May 27, 2024

Summary: The Government Accountability Office (GAO) report reveals persistent sleep deprivation among US service members, with many not meeting the Department of Defense’s recommended seven hours of sleep. Despite efforts, including the inclusion of sleep readiness in Army manuals and the use of biometric data from wearable devices to monitor health, challenges remain. The report links inadequate sleep to decreased military performance and increased accident rates. Recommendations include delegating responsibility for promoting adequate sleep to leadership, highlighting the need for structural and cultural changes to combat fatigue in the military.

Key Takeaways: 

  • The Government Accountability Office report highlights that a majority of active-duty soldiers report getting six hours of sleep or less per night, far below the Department of Defense’s recommended seven hours.
  • Sleep deprivation has significant effects on service members’ cognitive, emotional, and physical capabilities, contributing to deficits in crucial areas such as marksmanship, decision-making, and increasing risk behaviors.
  • The Army has explored using biometric data from wearable devices to monitor service members’ health, including sleep patterns. However, the report notes that the cost may prevent wide implementation, and even existing sleep policies do not always ensure adequate rest for soldiers.

Service members are not getting enough sleep and are reporting poor sleep quality, according to a report from the Government Accountability Office.

According to the report, the US Department of Defense (DOD) has administered surveys on service member fatigue for over a decade, consistently finding that service members report not getting the DOD-recommended seven or more hours of sleep each day or report getting poor quality of sleep.

During the past five years, just over one-third of active-duty soldiers surveyed in the most recent Army Health of the Force report said they got seven or more hours of sleep a night, and the majority reported six hours of sleep or less, according to data cited in the Government Accountability Office report.

For this most recent report, the Government Accountability Office surveyed and incorporated responses from 190 officers serving in military occupations that are highly likely to experience fatigue.

Efforts to Combat Sleep Deprivation

The Army has taken several steps to address fatigue, including adding a section on sleep readiness in its Holistic Health and Fitness field manual published in October 2020, also known as FM 7-22, and issuing guidance for soldiers with specific jobs, such as air traffic controllers and vehicle operators.

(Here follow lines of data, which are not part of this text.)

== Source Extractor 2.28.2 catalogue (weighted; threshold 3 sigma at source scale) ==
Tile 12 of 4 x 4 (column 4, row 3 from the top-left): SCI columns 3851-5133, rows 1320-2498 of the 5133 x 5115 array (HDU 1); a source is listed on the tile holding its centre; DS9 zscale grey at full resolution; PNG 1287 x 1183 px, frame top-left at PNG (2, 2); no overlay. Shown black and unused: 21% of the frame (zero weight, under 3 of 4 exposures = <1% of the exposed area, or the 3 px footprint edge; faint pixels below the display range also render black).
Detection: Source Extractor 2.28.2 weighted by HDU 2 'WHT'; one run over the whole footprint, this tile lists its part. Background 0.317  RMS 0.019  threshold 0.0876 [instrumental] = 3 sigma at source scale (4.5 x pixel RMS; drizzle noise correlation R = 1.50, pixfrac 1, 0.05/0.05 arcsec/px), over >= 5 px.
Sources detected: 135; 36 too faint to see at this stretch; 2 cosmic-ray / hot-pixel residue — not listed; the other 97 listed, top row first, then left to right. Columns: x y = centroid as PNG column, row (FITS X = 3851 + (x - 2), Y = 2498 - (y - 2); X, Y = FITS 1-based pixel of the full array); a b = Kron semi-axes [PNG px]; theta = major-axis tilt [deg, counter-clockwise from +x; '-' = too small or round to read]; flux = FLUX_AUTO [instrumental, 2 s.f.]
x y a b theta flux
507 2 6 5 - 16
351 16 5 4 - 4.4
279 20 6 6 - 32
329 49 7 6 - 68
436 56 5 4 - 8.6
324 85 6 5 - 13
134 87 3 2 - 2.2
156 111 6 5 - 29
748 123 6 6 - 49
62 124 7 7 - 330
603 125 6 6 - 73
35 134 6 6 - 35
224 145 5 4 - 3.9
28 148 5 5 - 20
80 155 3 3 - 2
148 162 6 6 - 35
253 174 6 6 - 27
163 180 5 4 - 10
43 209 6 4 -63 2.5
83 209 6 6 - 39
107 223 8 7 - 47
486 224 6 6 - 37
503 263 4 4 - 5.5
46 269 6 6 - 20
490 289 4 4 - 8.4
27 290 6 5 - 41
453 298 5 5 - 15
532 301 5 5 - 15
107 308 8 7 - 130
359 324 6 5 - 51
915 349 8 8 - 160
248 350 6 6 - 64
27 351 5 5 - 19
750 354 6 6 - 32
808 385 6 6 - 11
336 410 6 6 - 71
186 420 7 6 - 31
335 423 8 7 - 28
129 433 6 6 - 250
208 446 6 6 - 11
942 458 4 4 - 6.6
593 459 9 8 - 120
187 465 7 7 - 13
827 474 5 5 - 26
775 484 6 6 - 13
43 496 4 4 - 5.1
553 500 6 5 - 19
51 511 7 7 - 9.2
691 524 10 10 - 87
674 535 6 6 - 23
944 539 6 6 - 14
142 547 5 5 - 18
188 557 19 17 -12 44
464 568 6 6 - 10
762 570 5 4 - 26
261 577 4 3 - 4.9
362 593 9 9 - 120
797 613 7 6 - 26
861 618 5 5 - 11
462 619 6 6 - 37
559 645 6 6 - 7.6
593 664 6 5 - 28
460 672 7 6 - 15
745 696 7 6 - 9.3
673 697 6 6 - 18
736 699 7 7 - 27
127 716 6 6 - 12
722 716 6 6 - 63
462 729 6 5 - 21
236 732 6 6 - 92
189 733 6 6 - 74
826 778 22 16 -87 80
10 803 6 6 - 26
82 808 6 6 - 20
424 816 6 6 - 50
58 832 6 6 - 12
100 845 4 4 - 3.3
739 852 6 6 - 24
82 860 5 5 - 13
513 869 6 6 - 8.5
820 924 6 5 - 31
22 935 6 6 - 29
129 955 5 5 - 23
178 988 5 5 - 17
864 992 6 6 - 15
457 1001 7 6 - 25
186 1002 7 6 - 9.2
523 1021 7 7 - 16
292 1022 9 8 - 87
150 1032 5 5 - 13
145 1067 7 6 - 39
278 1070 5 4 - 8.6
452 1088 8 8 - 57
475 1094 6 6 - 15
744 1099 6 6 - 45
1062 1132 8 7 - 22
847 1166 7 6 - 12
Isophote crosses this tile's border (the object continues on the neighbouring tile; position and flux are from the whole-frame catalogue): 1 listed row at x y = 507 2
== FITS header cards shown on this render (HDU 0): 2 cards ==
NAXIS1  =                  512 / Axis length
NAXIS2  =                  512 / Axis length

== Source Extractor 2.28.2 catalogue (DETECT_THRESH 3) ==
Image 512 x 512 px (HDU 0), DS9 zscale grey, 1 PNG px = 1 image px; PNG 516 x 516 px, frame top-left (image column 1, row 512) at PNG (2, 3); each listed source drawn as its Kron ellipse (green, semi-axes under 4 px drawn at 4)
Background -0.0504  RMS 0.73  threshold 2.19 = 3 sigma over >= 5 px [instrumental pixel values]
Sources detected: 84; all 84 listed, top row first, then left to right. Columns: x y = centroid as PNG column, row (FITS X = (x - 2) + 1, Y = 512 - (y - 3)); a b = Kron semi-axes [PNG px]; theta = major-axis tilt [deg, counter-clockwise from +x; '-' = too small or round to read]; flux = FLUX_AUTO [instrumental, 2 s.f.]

Sleeping less than seven hours a night can have “significant effects on cognitive, emotional, and physical capabilities that directly affect military performance,” including “deficits in marksmanship, physical training, decision-making, and risk behavior,” according to a DOD survey from March 2021 cited in the report.

Impact of Sleep Deprivation on Safety

Fatigue or lack of sleep caused 8% of the Army’s tactical vehicle accidents between 2010 and 2019, according to a July 2021 Government Accountability Office report cited in this recent report.

Even when Army jobs have sleep requirements, they do not always translate into adequate sleep for soldiers. Looking to the future, wearable devices can proactively address sleep and related health issues. One example cited in the Government Accountability Office report was the Optimizing the Human Weapon System program, which analyzes biometric data from wearable devices, such as sleep patterns and heart rate variability, to flag service members who may need supporting services or wellness checks.

Monitoring and Recommendations

“The program has demonstrated an ability to preemptively detect personnel hazards,” according to the report. “In one instance…program analysts detected an irregular sleep pattern from the wearable device worn by a soldier deployed to Afghanistan. This analysis prompted a wellness check by health officials embedded in the unit, and the soldier was found to be having suicidal thoughts, allowing Army health personnel to connect the service member with lifesaving resources.”

However, the Government Accountability Office report also says that these programs may be too expensive to be implemented across the force.

Among other recommendations, the report indicates that the service secretaries, including the secretary of the Army, should delegate responsibility for promoting adequate sleep among service members to leadership in accordance with DOD Instruction 1010.10, which includes steps to mitigate troops’ sleep deprivation and promote healthy sleep strategies.

“Fatigue and sleep deprivation among active-duty service members continue to be more the rule than the exception,” the report found. “Minimizing sleep deprivation and reducing fatigue for service members is a significant undertaking that will involve structural and cultural changes across the department.”